A few weeks ago I received a nice e-mail from an incredibly handsome gentleman, with a good taste in blogs, named Gary.
Gary had a great suggestion for an article. Here’s an excerpt from his e-mail (emphasis added by me):
I have an interesting idea for a future article of yours and it is about mirrors in the dojo.
Are they more helpful or do they have very little use when it comes to learning and understanding your body/kimochi?
I had this argument with a fellow instructor of mine this week and I believe that mirrors are wonderful to have when practicing, because one can correct their own posture/technique without relying on the Sensei to always do it for them.
He believes that one should only focus on feeling the technique and not basing it on the “look of it”. I told him that one can think they are “feeling” a correct technique for 20 years, then one day look in the mirror and realize that their shoulder is raised or the punch is not centered.
That is why I feel the mirror is important because you can see the correct posture first, then work on the feel of it.
What are your thoughts, sir?
Now, except making me feel like a knight (Sir Jesselot), this e-mail sparked a memory of a story I once heard about mirrors, that I think is relevant.
The story was about a tall building, probably a skyscraper, somewhere in New York (I think), during the city’s modernization, and tall buildings like this one was still a rare sight.
Anyway, this skyscraper belonged to some big company, and many employees worked long days in this place. The company was growing fast, so more and more people were using the elevators.
But recently some employees had begun complaining about the elevators, which they felt were too slow, now that they had to wait for them all the time (more employees = longer waiting time for elevators).
So the company, not wanting to upset their employees, desperately tried to turn up the speed on the elevators
But it was hard.
The speed couldn’t be increased without adventuring everyone’s safety.
Then, suddenly, one engineer at the company got struck by a “blinding flash of the obvious”. He thought: “The elevators aren’t slow. They’ve always had the same speed. The problem is that people think they are slow, because they have to stand in line for such a long time, now that we have so many employees. And then they have to ride in a packed elevator full of other sweaty people. It’s a psychological problem, not a technical one.”
And that changed everything. The engineers at the company flipped everything around, and found a perfect solution.
Install mirrors.
It was that easy.
First of all in the lobby, where people wait for the elevator.
And then inside the elevator, where people wait to get out.
And it worked perfectly. In a survey that the company did a few weeks later, people thought that the elevators had become very swift and convenient. Much faster and better.
But the secret was spelled M-I-R-R-O-R-S.
The speed of the elevators never changed.
And that’s why we still have mirrors in elevators today. And in most lobbies.

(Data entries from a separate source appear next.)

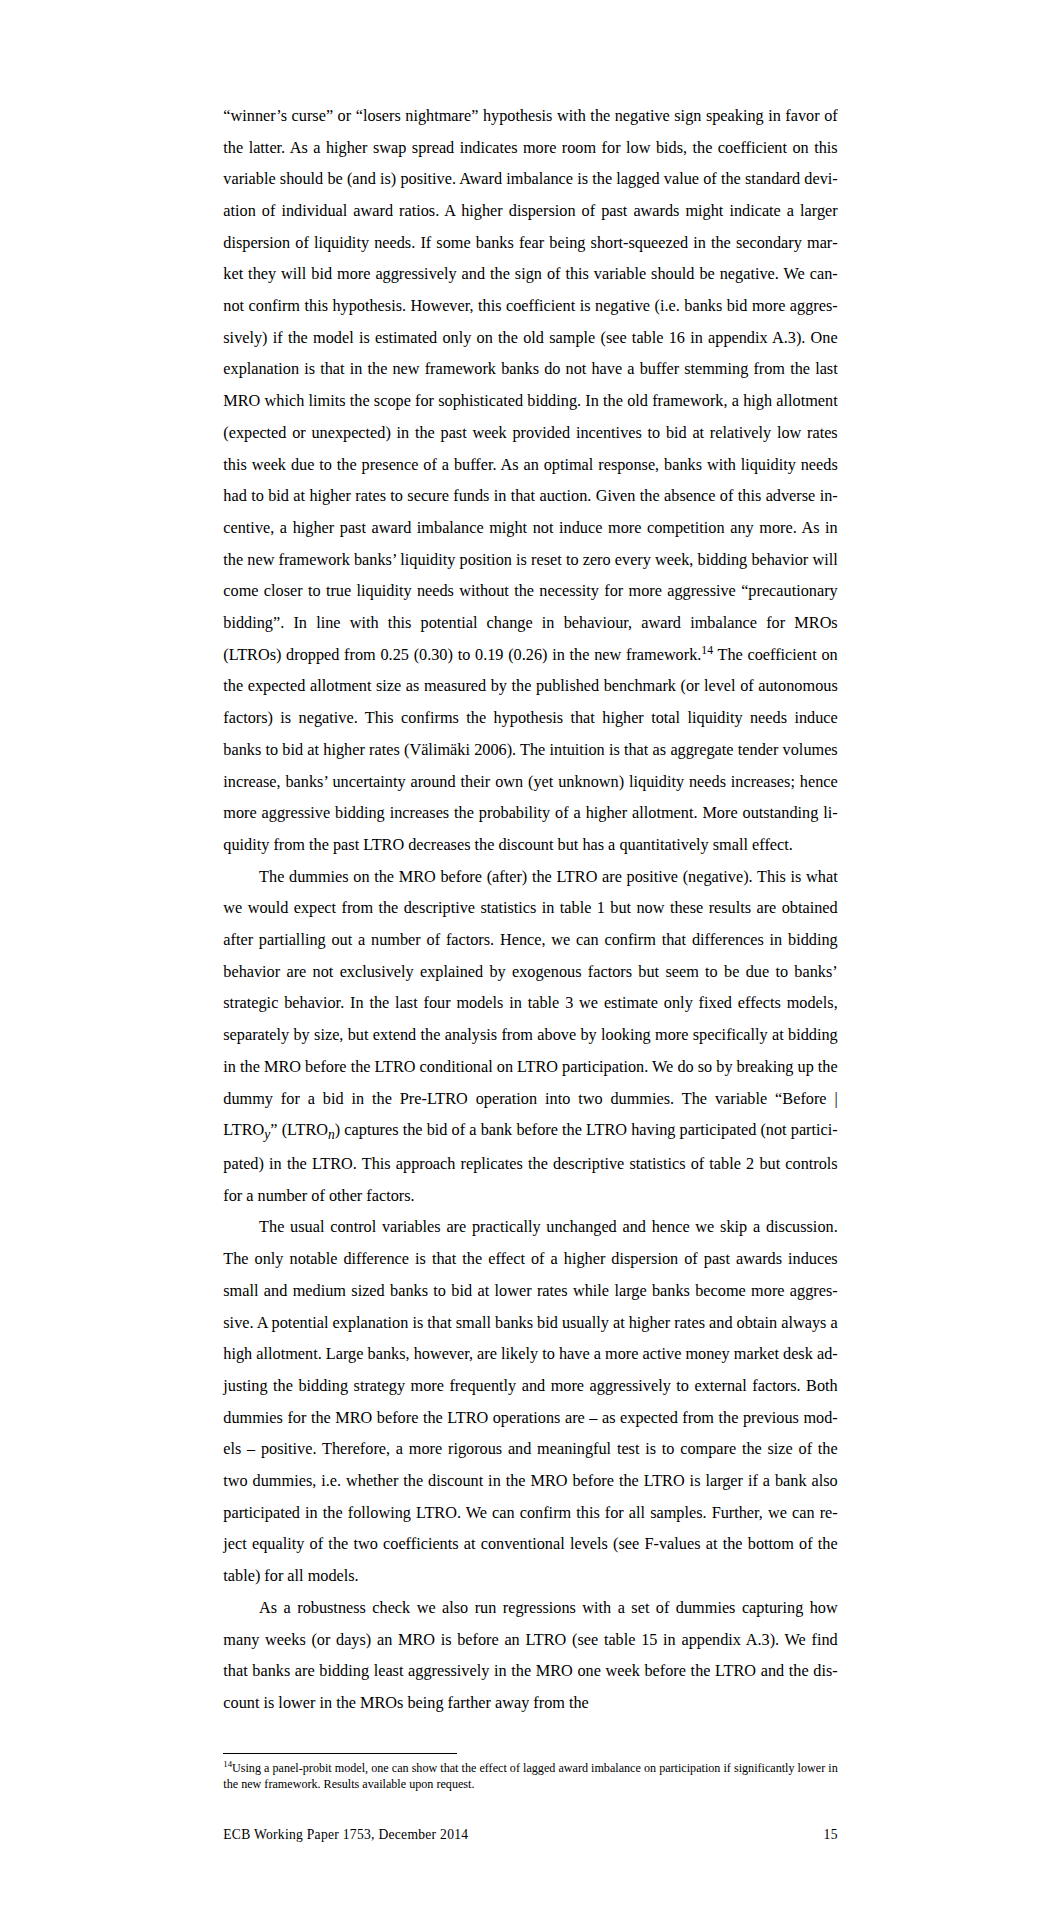“winner’s curse” or “losers nightmare” hypothesis with the negative sign speaking in favor of the latter. As a higher swap spread indicates more room for low bids, the coefficient on this variable should be (and is) positive. Award imbalance is the lagged value of the standard deviation of individual award ratios. A higher dispersion of past awards might indicate a larger dispersion of liquidity needs. If some banks fear being short-squeezed in the secondary market they will bid more aggressively and the sign of this variable should be negative. We cannot confirm this hypothesis. However, this coefficient is negative (i.e. banks bid more aggressively) if the model is estimated only on the old sample (see table 16 in appendix A.3). One explanation is that in the new framework banks do not have a buffer stemming from the last MRO which limits the scope for sophisticated bidding. In the old framework, a high allotment (expected or unexpected) in the past week provided incentives to bid at relatively low rates this week due to the presence of a buffer. As an optimal response, banks with liquidity needs had to bid at higher rates to secure funds in that auction. Given the absence of this adverse incentive, a higher past award imbalance might not induce more competition any more. As in the new framework banks’ liquidity position is reset to zero every week, bidding behavior will come closer to true liquidity needs without the necessity for more aggressive “precautionary bidding”. In line with this potential change in behaviour, award imbalance for MROs (LTROs) dropped from 0.25 (0.30) to 0.19 (0.26) in the new framework.14 The coefficient on the expected allotment size as measured by the published benchmark (or level of autonomous factors) is negative. This confirms the hypothesis that higher total liquidity needs induce banks to bid at higher rates (Välimäki 2006). The intuition is that as aggregate tender volumes increase, banks’ uncertainty around their own (yet unknown) liquidity needs increases; hence more aggressive bidding increases the probability of a higher allotment. More outstanding liquidity from the past LTRO decreases the discount but has a quantitatively small effect.
The dummies on the MRO before (after) the LTRO are positive (negative). This is what we would expect from the descriptive statistics in table 1 but now these results are obtained after partialling out a number of factors. Hence, we can confirm that differences in bidding behavior are not exclusively explained by exogenous factors but seem to be due to banks’ strategic behavior. In the last four models in table 3 we estimate only fixed effects models, separately by size, but extend the analysis from above by looking more specifically at bidding in the MRO before the LTRO conditional on LTRO participation. We do so by breaking up the dummy for a bid in the Pre-LTRO operation into two dummies. The variable “Before | LTROy” (LTROn) captures the bid of a bank before the LTRO having participated (not participated) in the LTRO. This approach replicates the descriptive statistics of table 2 but controls for a number of other factors.
The usual control variables are practically unchanged and hence we skip a discussion. The only notable difference is that the effect of a higher dispersion of past awards induces small and medium sized banks to bid at lower rates while large banks become more aggressive. A potential explanation is that small banks bid usually at higher rates and obtain always a high allotment. Large banks, however, are likely to have a more active money market desk adjusting the bidding strategy more frequently and more aggressively to external factors. Both dummies for the MRO before the LTRO operations are – as expected from the previous models – positive. Therefore, a more rigorous and meaningful test is to compare the size of the two dummies, i.e. whether the discount in the MRO before the LTRO is larger if a bank also participated in the following LTRO. We can confirm this for all samples. Further, we can reject equality of the two coefficients at conventional levels (see F-values at the bottom of the table) for all models.
As a robustness check we also run regressions with a set of dummies capturing how many weeks (or days) an MRO is before an LTRO (see table 15 in appendix A.3). We find that banks are bidding least aggressively in the MRO one week before the LTRO and the discount is lower in the MROs being farther away from the
14Using a panel-probit model, one can show that the effect of lagged award imbalance on participation if significantly lower in the new framework. Results available upon request.
ECB Working Paper 1753, December 2014 15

By changing a small detail (instead of looking at other people, you could now look at yourself) time seemed to go faster.
I’ll return to this story in a moment, but to get back to the original question in the e-mail, are mirrors more helpful when training? I don’t think anyone can argue that they are.
The more feedback you can get, the better:
- Auditory and visual – from your sensei.
- Visual – from the mirrors.
- Kinesthetic – from yourself (your feelings).
The problem arises when the above point in the middle (“Visual – from the mirrors”) is dominating, making you forget, neglect or even reject the other two points (your own feeling and your instructor’s feedback). Like everything else in life, a healthy combination (of all three sources of feedback) is preferred.
To put it more pragmatic, use mirrors when you feel you need exactly that input.
Then, when you’re done with that, go work on it without mirrors – Get some additional feedback from other sources. After a couple of days/weeks/months (depending on what phase you’re in), revisit the mirrors, see if the problem is fixed, and then find something new to work on (based on the visual input the mirrors give you this time).
Just the way you would continually work with feedback from your sensei, and feedback from your own feelings. The principle remains.
In Japan they even go this far to avoid “getting stuck” in the mirrors:
Okay, I promised to get back to the story, and now I will.
How can we use our knowledge from the elevator story in our dojo?
It’s quite obvious.
If you teach kids who are used to MTV, iPods, computers and mobile phones 24/7, then standing still and listening to an old fart explaining the “deeper meaning” of turning the back foot 30 degrees in nekoashi-dachi requires a humongous effort.
That’s when they can stand and look at themselves in the mirrors, while the rest of the class listens to the sensei!
So, finally, the answer to Gary’s e-mail has to be that there’s no clear answer. Mirrors have different pro’s and con’s depending on what kind of training you are doing, what quality you’re after, how many students you’re after, and what type of people you have in your dojo.
Personally I’ve almost never seen a dojo in Okinawa with more than one mirror.
Sometimes two.
In our dojo we have 44.
Maybe says something…
“I used to live in a room full of mirrors; all I could see was me. I take my spirit and I crash my mirrors.
Now the whole world is here for me to see.”